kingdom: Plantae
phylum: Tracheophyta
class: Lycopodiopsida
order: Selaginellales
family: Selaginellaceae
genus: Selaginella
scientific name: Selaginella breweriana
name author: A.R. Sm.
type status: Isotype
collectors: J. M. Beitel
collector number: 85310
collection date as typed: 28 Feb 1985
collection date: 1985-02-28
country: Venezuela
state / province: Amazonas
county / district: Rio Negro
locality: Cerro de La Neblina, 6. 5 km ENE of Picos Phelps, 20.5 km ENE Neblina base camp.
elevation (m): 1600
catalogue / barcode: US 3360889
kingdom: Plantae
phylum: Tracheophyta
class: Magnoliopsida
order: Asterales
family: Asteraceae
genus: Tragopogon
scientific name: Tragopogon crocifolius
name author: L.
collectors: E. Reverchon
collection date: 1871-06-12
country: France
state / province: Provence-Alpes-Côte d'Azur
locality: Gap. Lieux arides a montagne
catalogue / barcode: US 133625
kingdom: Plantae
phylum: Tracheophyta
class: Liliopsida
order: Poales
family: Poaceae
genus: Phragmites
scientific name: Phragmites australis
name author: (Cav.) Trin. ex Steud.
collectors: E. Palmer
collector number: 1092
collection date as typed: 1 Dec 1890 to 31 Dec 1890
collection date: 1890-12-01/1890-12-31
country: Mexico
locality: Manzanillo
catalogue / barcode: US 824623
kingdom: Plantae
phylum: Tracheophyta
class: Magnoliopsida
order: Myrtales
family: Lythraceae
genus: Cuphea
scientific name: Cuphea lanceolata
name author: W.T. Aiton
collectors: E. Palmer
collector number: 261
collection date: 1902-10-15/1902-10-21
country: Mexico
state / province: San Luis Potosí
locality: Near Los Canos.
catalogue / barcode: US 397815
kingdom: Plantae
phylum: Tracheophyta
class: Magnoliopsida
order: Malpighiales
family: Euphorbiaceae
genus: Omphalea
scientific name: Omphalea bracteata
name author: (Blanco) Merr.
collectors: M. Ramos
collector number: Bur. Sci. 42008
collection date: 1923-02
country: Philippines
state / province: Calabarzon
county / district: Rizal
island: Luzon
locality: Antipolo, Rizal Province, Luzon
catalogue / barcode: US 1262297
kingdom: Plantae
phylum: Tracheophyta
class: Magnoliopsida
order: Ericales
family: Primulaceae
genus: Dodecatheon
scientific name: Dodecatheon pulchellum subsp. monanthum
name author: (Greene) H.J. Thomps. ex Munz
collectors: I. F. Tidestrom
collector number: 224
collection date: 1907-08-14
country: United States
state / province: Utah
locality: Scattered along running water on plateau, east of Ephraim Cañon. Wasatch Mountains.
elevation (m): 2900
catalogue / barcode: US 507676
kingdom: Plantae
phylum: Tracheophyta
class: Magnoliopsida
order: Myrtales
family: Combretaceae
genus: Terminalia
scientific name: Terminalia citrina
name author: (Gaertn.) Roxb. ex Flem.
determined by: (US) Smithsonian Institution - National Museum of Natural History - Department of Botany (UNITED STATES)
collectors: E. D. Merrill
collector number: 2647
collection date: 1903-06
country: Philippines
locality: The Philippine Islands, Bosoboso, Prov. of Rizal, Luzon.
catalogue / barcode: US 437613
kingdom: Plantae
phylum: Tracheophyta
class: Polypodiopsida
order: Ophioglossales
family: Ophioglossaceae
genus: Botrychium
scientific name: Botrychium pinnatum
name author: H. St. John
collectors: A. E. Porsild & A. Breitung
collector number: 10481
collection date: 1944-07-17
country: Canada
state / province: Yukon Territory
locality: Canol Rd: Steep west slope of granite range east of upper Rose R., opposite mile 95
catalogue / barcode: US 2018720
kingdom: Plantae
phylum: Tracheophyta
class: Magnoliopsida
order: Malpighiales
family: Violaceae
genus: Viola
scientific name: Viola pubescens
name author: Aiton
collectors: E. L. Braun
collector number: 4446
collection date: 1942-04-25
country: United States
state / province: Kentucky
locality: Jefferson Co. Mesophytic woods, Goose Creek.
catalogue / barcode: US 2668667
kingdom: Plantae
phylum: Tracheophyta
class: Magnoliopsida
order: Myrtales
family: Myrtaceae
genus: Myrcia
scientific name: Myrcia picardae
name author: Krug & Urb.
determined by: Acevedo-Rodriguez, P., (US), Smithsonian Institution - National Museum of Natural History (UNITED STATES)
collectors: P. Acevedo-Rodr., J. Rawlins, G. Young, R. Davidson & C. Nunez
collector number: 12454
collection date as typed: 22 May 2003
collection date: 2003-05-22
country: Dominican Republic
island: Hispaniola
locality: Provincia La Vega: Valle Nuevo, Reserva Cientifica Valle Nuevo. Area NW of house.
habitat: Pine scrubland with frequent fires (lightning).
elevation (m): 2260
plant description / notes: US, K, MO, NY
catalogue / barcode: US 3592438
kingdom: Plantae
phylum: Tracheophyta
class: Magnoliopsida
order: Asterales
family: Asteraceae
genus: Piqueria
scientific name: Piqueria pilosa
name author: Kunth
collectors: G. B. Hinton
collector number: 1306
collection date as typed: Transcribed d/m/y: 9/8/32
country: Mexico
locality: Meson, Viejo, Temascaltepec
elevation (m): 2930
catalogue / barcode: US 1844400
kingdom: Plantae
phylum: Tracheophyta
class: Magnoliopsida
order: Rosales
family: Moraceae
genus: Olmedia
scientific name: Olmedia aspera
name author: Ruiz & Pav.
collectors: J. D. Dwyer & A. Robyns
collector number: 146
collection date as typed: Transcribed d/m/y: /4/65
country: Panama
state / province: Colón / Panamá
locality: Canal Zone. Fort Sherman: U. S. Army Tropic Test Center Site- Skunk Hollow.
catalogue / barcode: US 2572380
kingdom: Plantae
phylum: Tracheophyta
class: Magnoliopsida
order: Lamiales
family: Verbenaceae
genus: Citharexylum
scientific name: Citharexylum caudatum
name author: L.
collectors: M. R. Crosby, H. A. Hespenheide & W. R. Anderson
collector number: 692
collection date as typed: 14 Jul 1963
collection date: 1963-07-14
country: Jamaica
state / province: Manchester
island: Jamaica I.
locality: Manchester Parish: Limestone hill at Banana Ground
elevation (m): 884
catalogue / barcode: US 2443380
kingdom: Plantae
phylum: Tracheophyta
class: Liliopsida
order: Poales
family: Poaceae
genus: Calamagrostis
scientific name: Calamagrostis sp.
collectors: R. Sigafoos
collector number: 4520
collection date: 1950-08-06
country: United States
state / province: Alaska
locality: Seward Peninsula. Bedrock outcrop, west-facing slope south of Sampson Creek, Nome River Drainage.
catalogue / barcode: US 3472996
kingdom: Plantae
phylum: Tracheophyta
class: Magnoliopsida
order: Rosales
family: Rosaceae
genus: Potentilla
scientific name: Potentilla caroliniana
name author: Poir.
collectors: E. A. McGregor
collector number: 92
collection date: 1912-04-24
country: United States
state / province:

• WRITTEN PROBLEM
Copy out every line from the start of the items through the line that contains "collector number: 85310", including that line, with no changes.

• TASK OUTPUT
kingdom: Plantae
phylum: Tracheophyta
class: Lycopodiopsida
order: Selaginellales
family: Selaginellaceae
genus: Selaginella
scientific name: Selaginella breweriana
name author: A.R. Sm.
type status: Isotype
collectors: J. M. Beitel
collector number: 85310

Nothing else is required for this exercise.